-- Instructions to follow --
Nothing but the pictures should be dropped; repeat the rest of the data below exactly.

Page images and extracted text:

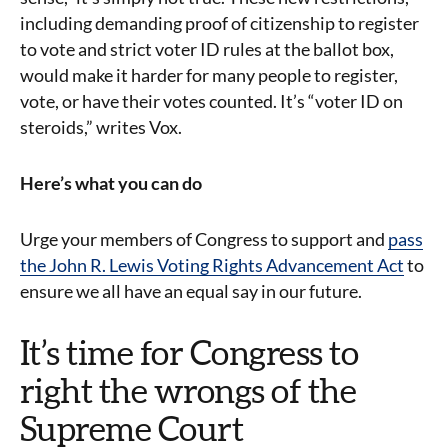
including demanding proof of citizenship to register
to vote and strict voter ID rules at the ballot box,
would make it harder for many people to register,
vote, or have their votes counted. It’s “voter ID on
steroids,” writes Vox.
Here’s what you can do
Urge your members of Congress to support and
pass
the John R. Lewis Voting Rights Advancement Act
to
ensure we all have an equal say in our future.
It’s time for Congress to
right the wrongs of the
Supreme Court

-- Task response --
including demanding proof of citizenship to register
to vote and strict voter ID rules at the ballot box,
would make it harder for many people to register,
vote, or have their votes counted. It’s “voter ID on
steroids,” writes Vox.
Here’s what you can do
Urge your members of Congress to support and
pass
the John R. Lewis Voting Rights Advancement Act
to
ensure we all have an equal say in our future.
It’s time for Congress to
right the wrongs of the
Supreme Court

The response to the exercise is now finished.